One-pot reaction for radiosynthesis of 1

Conditions:
entry	Acid/solvent(v/v)	T	t	results of 1
1	TFA/DMF (1/1)	80 °C	5 min	NDa
2	6N-HCI/DMF (1/1)	100 °C	5 min	NDa
3	TfOH/DMF (1/1)	120 °C	5 min	39% (decay-corrected)

notes:

^aND = not observed.

The in vivo brain kinetics of 1 was evaluated by PET dynamic scans in Sprague-Dawley rats for 60 min. Representative PET images of 1 (coronal and sagittal, summed images 0–60 min) and time-activity curves of four brain regions are shown in Figure 2. The results showed an initial brain uptake with a SUV close to 1, but with marginal regional difference between the TARP γ−8 enriched hippocampus, and TARP γ−8 deficient cerebellum. High non-specific binding was observed and confirmed by self-blocking experiments in Fig. S1 (see ESI), which showed no substantial changes between baseline and blocking conditions.

Figure 2.

Representative PET/MR summed images (0–60 min) of tracer 1 in rat brain. (A) baseline and (B) time activity curves of regional brain at baseline.

We next carried out autoradiography studies to evaluate target binding in vitro. As shown in Fig. 3, autoradiograms on sagittal sections of rat brains (baseline) indicated minimal regional distribution. Self-blocking studies with cold compound 9 (10 μM) resulted in 30–50% reduction in the hippocampus, cerebral cortex, striatum and cerebellum. Another structurally-distinct TARP γ−8 antagonist, JNJ-55511118,¹⁴ failed to demonstrate any obvious change in quantitative measurement of radioactivity (Fig. 3B). Autoradiography results showing low binding specificity of 1 in vitro, were consistent with PET imaging results. Our results suggest that 1 might bind to a different binding pocket on the TARP γ−8 protein from JNJ-5551118, or that it binds to additional target(s).

Figure 3.

▸ Supplied information:
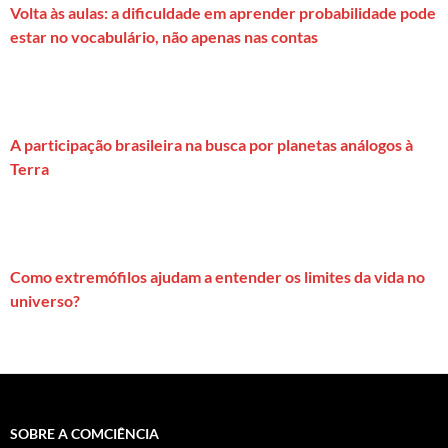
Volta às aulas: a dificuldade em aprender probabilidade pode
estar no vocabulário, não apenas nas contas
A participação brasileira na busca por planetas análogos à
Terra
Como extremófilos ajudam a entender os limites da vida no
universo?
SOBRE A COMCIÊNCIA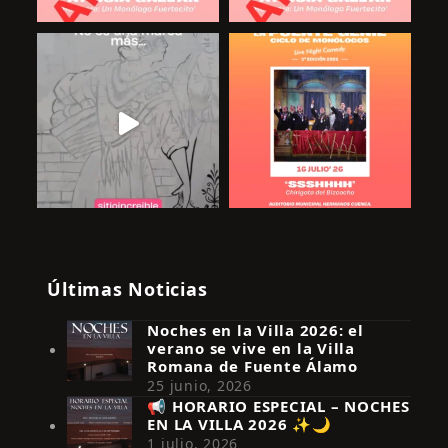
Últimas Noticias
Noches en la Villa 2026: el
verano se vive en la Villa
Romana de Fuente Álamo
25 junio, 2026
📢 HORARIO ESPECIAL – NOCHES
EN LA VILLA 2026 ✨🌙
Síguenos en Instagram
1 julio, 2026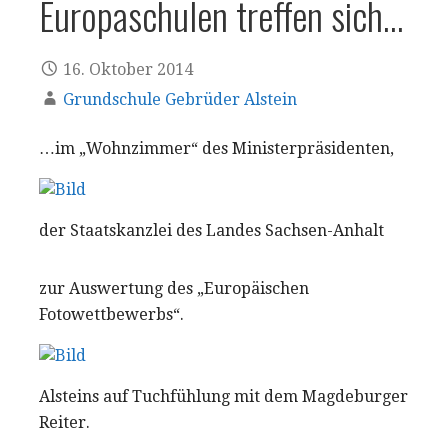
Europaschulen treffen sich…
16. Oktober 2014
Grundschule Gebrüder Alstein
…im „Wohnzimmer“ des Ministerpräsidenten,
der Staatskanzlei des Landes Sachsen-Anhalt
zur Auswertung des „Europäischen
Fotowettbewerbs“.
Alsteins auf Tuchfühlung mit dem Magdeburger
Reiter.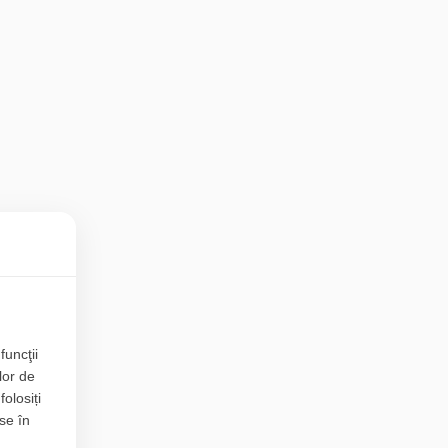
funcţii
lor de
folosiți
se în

▸ Exercise brief:
Continue the passage on the radiosynthesis and rat brain evaluation of TARP γ−8 tracer 1 from where it stops.

▸ Exercise response:
In vitro autoradiography of tracer 1 in rat brain sections. (A) Representative autoradiograms in rat brain sagittal sections: 1 (baseline), pretreatment by compound 9 and JNJ-55511118. (B) Quantitative analysis of control and blocking experiments. CCx, Cerebral cortex; HIP, hippocampus; STR, striatum; Cb, cerebellum. Statistical Analysis: Statistical analysis was performed by a student’s two-tailed t-test, and asterisks were used to indicate statistical significance: *p < 0.05, **p ≤ 0.01, ***p ≤ 0.001, and ****p ≤ 0.0001.

In summary, we have evaluated two radiochemical methods to prepare a ¹¹C-labeled labeled TARP γ−8 antagonist (compound 1; also known as TARP-1903, IC₅₀ 16 nM) based on a lead drug scaffold LY3130481/CERC-611. ¹¹C-Methylation methods, albeit in two steps, outperformed the [¹¹C]CO₂ fixation method due to challenge associated with the sulfide precursor 8a. Ultimately, the desired compound 1 was labeled by [¹¹C]CH₃I in high radiochemical yield (ca. 40%), high molar activity (>74 GBq/μmol) and high radiochemical purity (>99%). While the PET ligand showed sufficient brain penetration, a relatively homogeneous brain distribution indicated low specific binding, which was confirmed by the subsequent in vitro autoradiography. Because the ligand demonstrated low specific binding and moderate brain permeability, further search to obtain new lead to visualize the TARP γ−8 proteins in the brain is needed.